Bu itibarla, 1412 sayılı CMUK döneminde temyiz süresi ve başlangıcı konusunda kural olarak; sanık ve katılan bakımından kararın tefhim veya tebliğinden itibaren bir haftadır. Aynı şekilde duruşma savcısı açısından da kararın tebliğinden itibaren bir haftalık temyiz süresi geçerlidir. Buna karşılık duruşmalarda hazır bulunmayan Cumhuriyet Savcılarına tanınan bir (1) aylık veya otuz (30) gün sürenin ise istisnaî bir düzenleme olduğu göz önüne alınarak yeni dönemde, istisnaî kuralın genişletici bir yorumla kıyasen uygulanamaması gerekir.
Dairemize göre, görüldü savcısının o yer ya da mülhakat asliye ceza mahkemesi kararlarını temyiz etme süresi ve başlangıcı konusunda, 01.06.2005 tarihinden itibaren bugüne kadar yasal bir boşluk yoktur.
Kanun koyucu zikredilen hak ve özgürlükler ile “Silahların Eşitliği” ilkesinin gereği olarak, 5271 sayılı CMK ile savcı yani iddia makamı da dahil olmak üzere, temyize hakkı olan herkese, eşit bir temyiz süresi belirlemiştir :
7035 sayılı Kanun’un yürürlük tarihi olan 05.08.2017 tarihine kadar bu süre bir hafta(yedi gün), bu tarihten itibaren ise; on beş (15) gün ...
469 sayılı Kanun'un 5/2 ve 825 sayılı Kanun'un 28/2. maddelerini kaldırmak suretiyle de; geçici bir süreyle sınırlı olarak uygulanması söz konusu olan 1412 sayılı CMUK dönemine ait kuralın istisnalarının uygulama alanını bilinçli bir şekilde daraltmıştır.
Buna göre, 7035 sayılı Kanun değişikliğinden önce taraflar açısından öngörülen temyiz süresi ile görüldü savcısının temyiz süresi aynı olup, 1412 sayılı CMUK m. 310/1 ve 5271 sayılı CMK m. 291'de ifade edilen kavram farklı olsa da bir hafta, yani yedi gündür.

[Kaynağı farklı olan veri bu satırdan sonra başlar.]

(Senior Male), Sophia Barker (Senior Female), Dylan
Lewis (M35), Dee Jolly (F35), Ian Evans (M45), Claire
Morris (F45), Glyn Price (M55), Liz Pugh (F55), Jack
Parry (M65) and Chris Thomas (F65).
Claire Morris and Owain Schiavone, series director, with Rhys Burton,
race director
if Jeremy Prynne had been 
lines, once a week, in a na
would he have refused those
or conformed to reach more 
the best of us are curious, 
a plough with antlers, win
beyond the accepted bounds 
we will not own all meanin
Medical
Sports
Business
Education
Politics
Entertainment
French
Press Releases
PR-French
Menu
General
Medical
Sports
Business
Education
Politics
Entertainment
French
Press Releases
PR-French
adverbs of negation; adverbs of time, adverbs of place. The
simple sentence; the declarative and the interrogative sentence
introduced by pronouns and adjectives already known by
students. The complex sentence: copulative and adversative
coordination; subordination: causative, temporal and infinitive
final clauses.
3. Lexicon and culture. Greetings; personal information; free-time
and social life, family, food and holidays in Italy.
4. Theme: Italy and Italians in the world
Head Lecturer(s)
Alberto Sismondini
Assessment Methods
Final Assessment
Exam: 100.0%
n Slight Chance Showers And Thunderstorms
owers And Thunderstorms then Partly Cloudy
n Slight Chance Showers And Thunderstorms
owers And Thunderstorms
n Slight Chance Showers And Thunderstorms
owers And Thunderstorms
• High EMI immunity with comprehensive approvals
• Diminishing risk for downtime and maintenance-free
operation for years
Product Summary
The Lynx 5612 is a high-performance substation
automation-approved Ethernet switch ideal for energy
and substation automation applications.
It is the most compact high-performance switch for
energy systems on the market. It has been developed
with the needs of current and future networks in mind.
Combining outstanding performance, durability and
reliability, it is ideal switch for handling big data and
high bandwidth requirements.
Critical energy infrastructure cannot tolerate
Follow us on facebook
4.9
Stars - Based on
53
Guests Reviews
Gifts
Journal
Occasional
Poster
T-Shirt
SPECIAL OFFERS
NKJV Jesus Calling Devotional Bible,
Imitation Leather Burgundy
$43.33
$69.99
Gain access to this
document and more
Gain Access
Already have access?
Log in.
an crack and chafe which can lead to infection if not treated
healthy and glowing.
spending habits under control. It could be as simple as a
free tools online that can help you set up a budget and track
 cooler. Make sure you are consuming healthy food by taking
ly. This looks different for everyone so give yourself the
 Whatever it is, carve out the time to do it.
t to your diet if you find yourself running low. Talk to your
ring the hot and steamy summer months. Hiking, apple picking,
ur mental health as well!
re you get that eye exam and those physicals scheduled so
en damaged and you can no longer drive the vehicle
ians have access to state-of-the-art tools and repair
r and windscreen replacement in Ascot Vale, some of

Zira, 5235 sayılı Kanun’un 20/1-1 ve CMK’nın 260/2. maddeleri uyarınca yokluklarında verilen asliye ya da tek hakimli çocuk ceza mahkemesi kararlarını o yer ve/veya ağır ceza savcısının, kısaca ifade etmek gerekirse görüldü savcısının temyize hakkı bulunduğunda da kuşku bulunmamaktadır.
CMK’nın 38. maddesi 01.06.2005'ten beri yürürlüktedir. Bu maddeye göre süreyi tebliğden başlatmak kaydıyla, istinaf mahkemelerinin faaliyete geçtiği 20.07.2016 tarihine kadar yürürlükte olduğunda kuşku bulunmayan ve temyiz süresinde asıl kuralı belirleyen CMUK'un 310/1. maddesi uyarınca görüldü savcısı açısından da, tıpkı duruşmada hazır bulunan savcı gibi bir haftalık temyiz süresinin geçerli olduğu görüşü, adalete, hakkaniyete ve ceza yargılamasında geçerli olan ilkelere daha uygundur.
Bu açıklamalardan sonra somut olay değerlendirildiğinde, UYAP üzerinden yapılan araştırma sonucunda ... 24. Asliye Ceza Mahkemesinin 04.02.2016 gün ve 2015/842 E. 2016/100 K. sayılı kararının 12.02.2016 tarihinde Hakim tarafından imzalanarak, görüldü savcısı ekranına gönderildiği, o yer Cumhuriyet Savcısı tarafından 01.03.2016 tarihinde temyiz dilekçesi gönderildiğinin anlaşılması karşısında, o yer Cumhuriyet Savcısının temyiz tarihinin CMUK'un 310/1. maddesindeki bir haftalık temyiz süresi geçtikten sonra olduğu anlaşılmakla; CMUK'un 310/1. maddesindeki bir haftalık temyiz süresi geçtikten yapılan temyiz itirazının 5320 sayılı Yasanın 8/1. maddesi yollamasıyla 1412 sayılı CMUK'un 317. maddesi gereğince reddine dair Dairemizin anılan kararında usul ve yasaya aykırı bir yön bulunmaması nedeniyle Yargıtay Cumhuriyet Başsavcılığının 01.09.2022 gün ve 18-2016/188085 sayılı itiraz istemi yerinde görülmemiş olduğundan itirazın reddi ile 5271 sayılı CMK’nın 308/2. fıkrası uyarınca Dairemizin 20.06.2022 gün ve 2021/13507 esas, 2022/9478 karar sayılı red kararı ile ilgili itirazı incelemek üzere dosyanın Yargıtay Ceza Genel Kuruluna GÖNDERİLMESİNE, 19.09.2022 tarihinde oy birliğiyle karar verildi.